- _Request_: Print verbatim the portion of the article on the animated series Denver, the Last Dinosaur that falls between "A CG-animated reboot, which" and "produced by Zagtoon.", inclusive.
───── Document extract
- Genre: Comedy
- Created by: Peter Keefe
- Written by: Marc Handler
- Directed by: Tom Burton
- Voices of: Pat Fraley; Adam Carl; Cam Clarke; Kath Soucie; Rob Paulsen; Brian Cummings;
- Composer: Dale Schacker
- Countries of origin: United States France
- Original language: English
- No. of seasons: 2
- No. of episodes: 50

Production
- Executive producers: Peter Keefe Ed Ascheman
- Producers: Tom Burton Seok-ki
- Running time: 30 minutes
- Production companies: World Events Productions Calico Entertainment Groupe IDDH Centre National Cinématographie La Ville D'Angoulême

Original release
- Network: Syndication FR3
- Release: March 31, 1988 – April 14, 1990

= Denver, the Last Dinosaur =

Denver, the Last Dinosaur is an American-French animated series produced by World Events Productions and Groupe IDDH. It was nationally syndicated throughout the United States in 1988 with reruns airing until 1990. In the show, a dinosaur hatches from a petrified egg in the modern era, and is befriended by a group of teenagers. Episodes often focused on issues of conservation, ecology, and greed.

The show ran for two seasons, as the dinosaur boom that had followed the film The Land Before Time (1988) waned until Jurassic Park (1993), causing viewership to drop. The series received a recommendation from the National Education Association.

A CG-animated reboot, which originally went under the name Denver and Cliff, premiered on M6 on August 27, 2018. The new series was produced by Zagtoon.

==Plot==
The show revolves around Denver, the eponymous last dinosaur, who was released from his egg by a group of California teens: Jeremy, Mario, Shades, and Wally. The kids taught Denver the finer points of skateboarding and other pastimes while protecting him from rock concert promoter Morton Fizzback who wanted to use the dinosaur to make money.

The series begins when Jeremy, while preparing for his Natural History test, and his friends visit the La Brea Tar Pits – a place in Los Angeles which contains a large collection of extinct animal and plant fossils – and go to the Museum there. At the museum, the friends encounter a gang of bullies led by Nick. The friends escape the bullies by hiding behind a fence near the tar pits. Behind the fence they find a pit that contains a large prehistoric egg. As the friends are playing with the egg, it suddenly cracks and a green friendly dinosaur emerges who understands English. The kids name him Denver after they spot an advertisement for the city of Denver on a passing bus.

The teens decide to keep Denver and to keep his existence a secret. Denver is first hidden in a pool house at Wally's home. After Wally's sister Heather discovers Denver, they move Denver to the old school gym with help from Casey. After a while, Denver gets kidnapped by the manager Morton Fizzback, who puts Denver on a stage in front of an audience to become rich.
──────────
───── Information shown
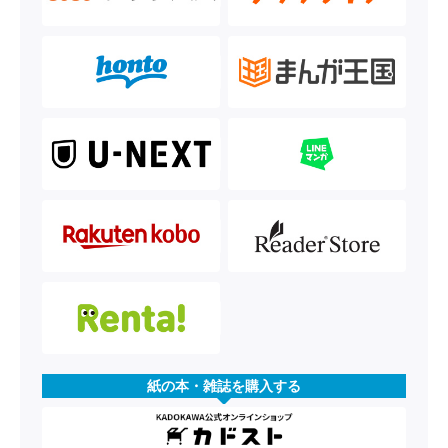
紙の本・雑誌を購入する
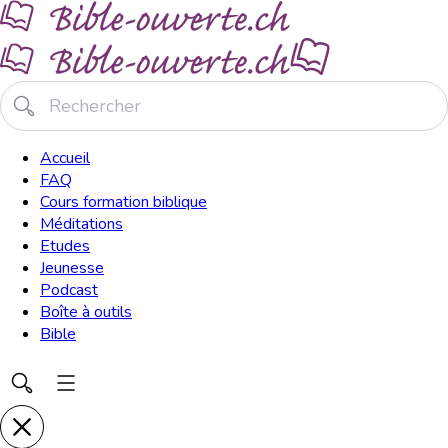
Accueil
FAQ
Cours formation biblique
Méditations
Etudes
Jeunesse
Podcast
Boîte à outils
Bible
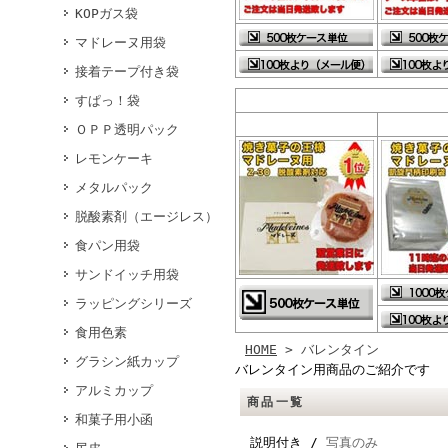
KOPガス袋
マドレーヌ用袋
接着テープ付き袋
すぱっ！袋
ＯＰＰ透明パック
レモンケーキ
メタルパック
脱酸素剤（エージレス）
食パン用袋
サンドイッチ用袋
ラッピングシリーズ
食用色素
HOME
> バレンタイン
グラシン紙カップ
バレンタイン用商品のご紹介です
アルミカップ
商品一覧
和菓子用小函
説明付き /
写真のみ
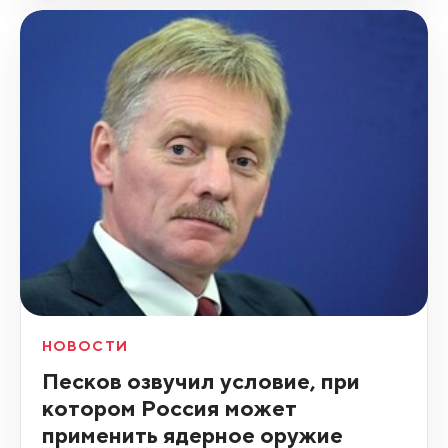
НОВОСТИ
Песков озвучил условие, при
котором Россия может
применить ядерное оружие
──────────
- _Solution to this problem_:
A CG-animated reboot, which originally went under the name Denver and Cliff, premiered on M6 on August 27, 2018. The new series was produced by Zagtoon.